> [EXERCISE AIM] Pull out every line of the records below word for word, but leave the pictures out of your answer.

start RECORDS SUPPLIED

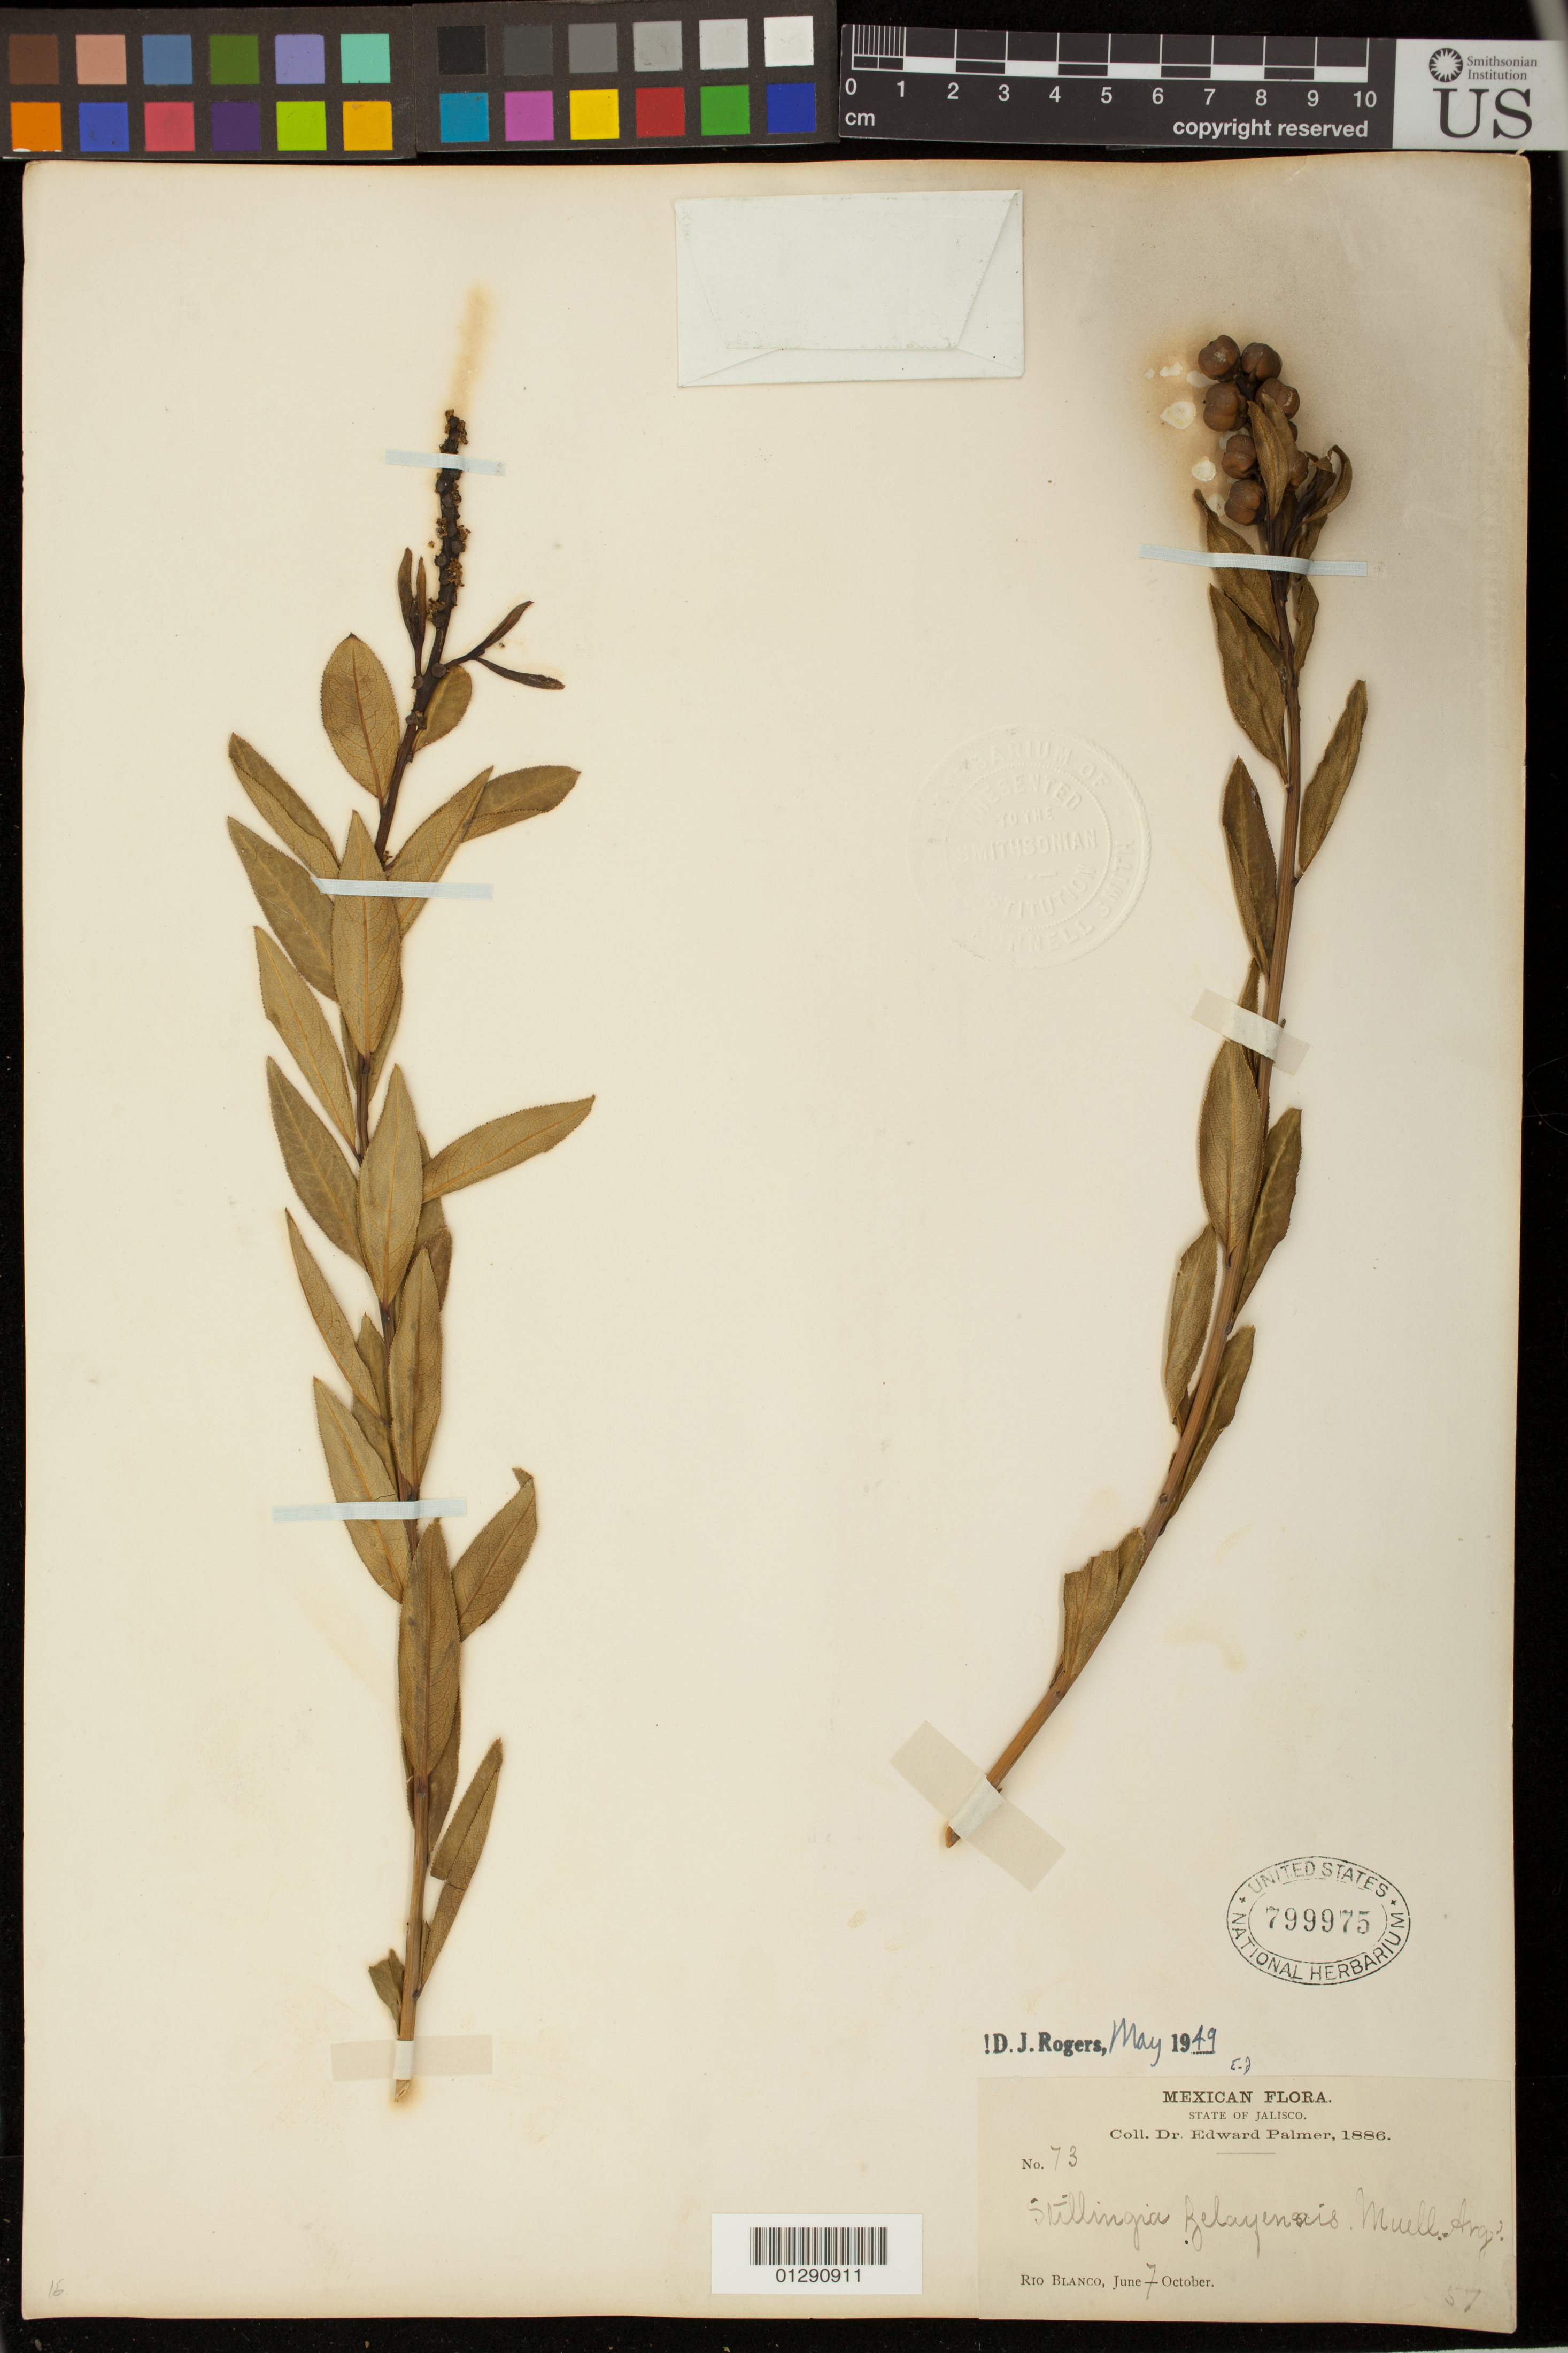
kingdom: Plantae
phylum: Tracheophyta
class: Magnoliopsida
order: Malpighiales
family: Euphorbiaceae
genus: Stillingia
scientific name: Stillingia zelayensis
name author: (Kunth) Müll. Arg.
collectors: E. Palmer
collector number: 73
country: Mexico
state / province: Jalisco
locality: Rio Blanco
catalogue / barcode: US 799975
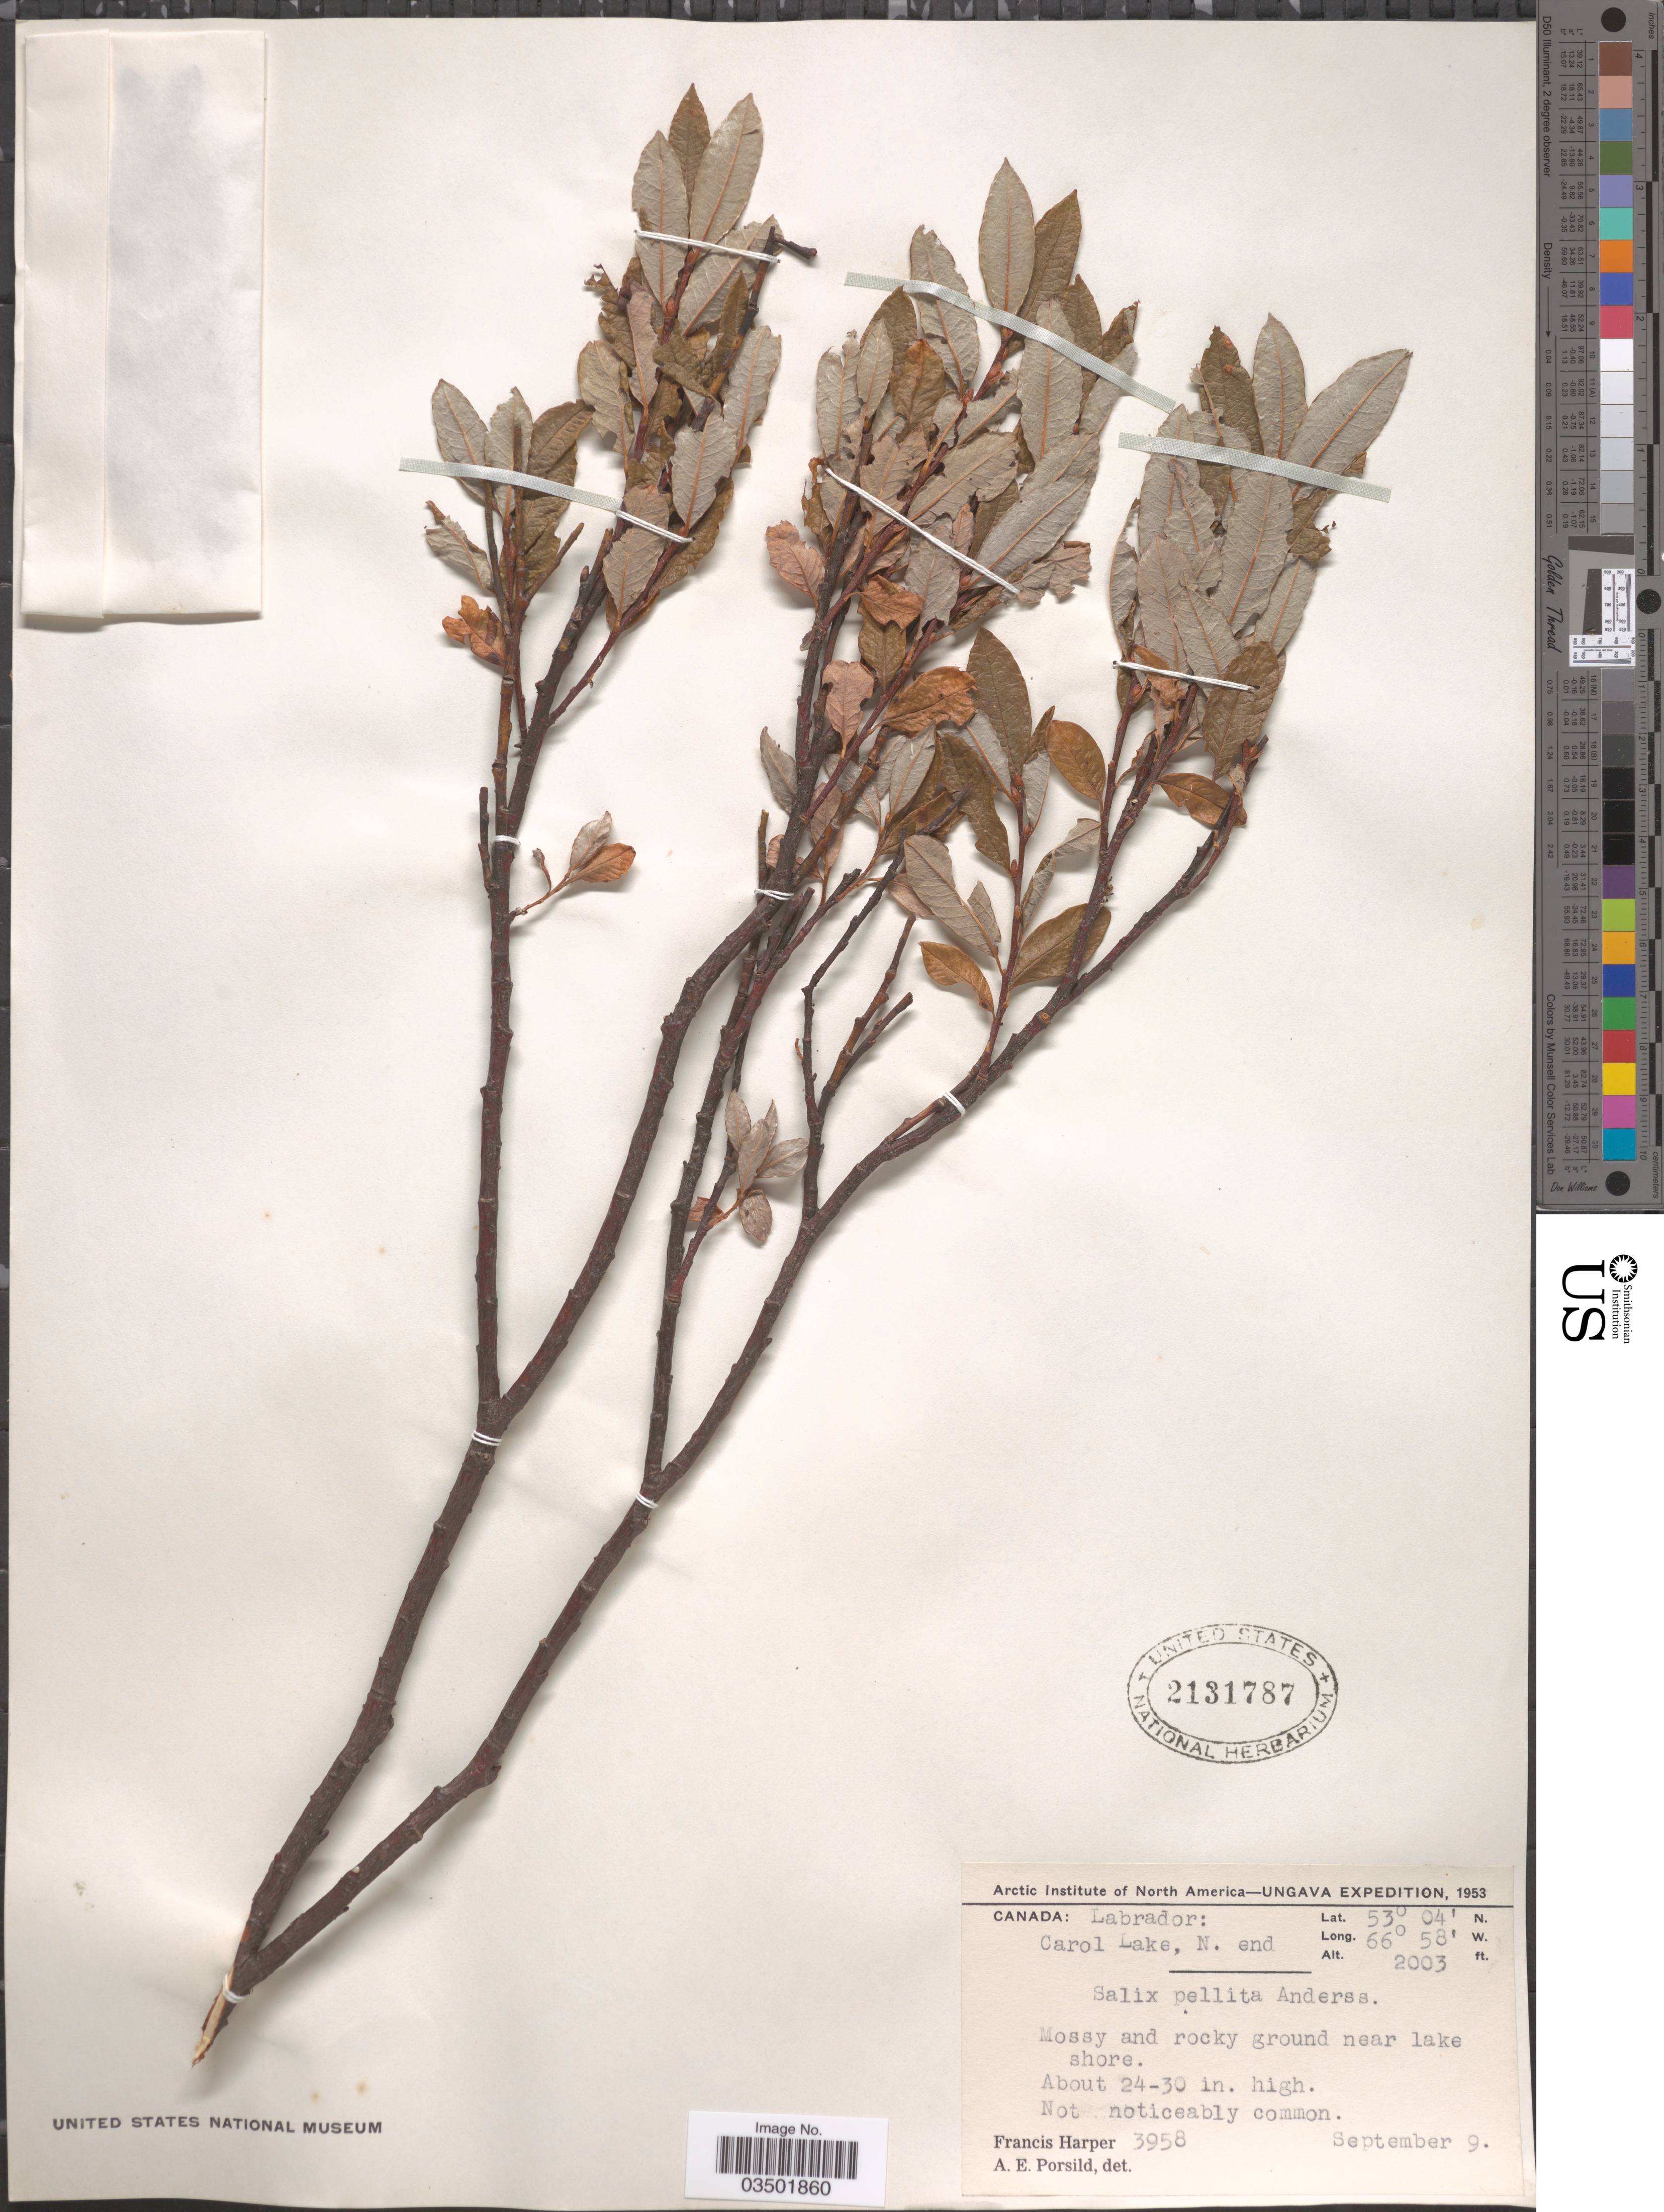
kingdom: Plantae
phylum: Tracheophyta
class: Magnoliopsida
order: Malpighiales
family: Salicaceae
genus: Salix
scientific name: Salix pellita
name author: (Andersson) Bebb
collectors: F. Harper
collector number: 3958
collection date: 1953-09-09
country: Canada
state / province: Newfoundland and Labrador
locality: Labrador: Carol Lake, N. end. Mossy and rocky ground near lake shore.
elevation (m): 611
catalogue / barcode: US 2131787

end RECORDS SUPPLIED

> [WORKED ANSWER]
kingdom: Plantae
phylum: Tracheophyta
class: Magnoliopsida
order: Malpighiales
family: Euphorbiaceae
genus: Stillingia
scientific name: Stillingia zelayensis
name author: (Kunth) Müll. Arg.
collectors: E. Palmer
collector number: 73
country: Mexico
state / province: Jalisco
locality: Rio Blanco
catalogue / barcode: US 799975
kingdom: Plantae
phylum: Tracheophyta
class: Magnoliopsida
order: Malpighiales
family: Salicaceae
genus: Salix
scientific name: Salix pellita
name author: (Andersson) Bebb
collectors: F. Harper
collector number: 3958
collection date: 1953-09-09
country: Canada
state / province: Newfoundland and Labrador
locality: Labrador: Carol Lake, N. end. Mossy and rocky ground near lake shore.
elevation (m): 611
catalogue / barcode: US 2131787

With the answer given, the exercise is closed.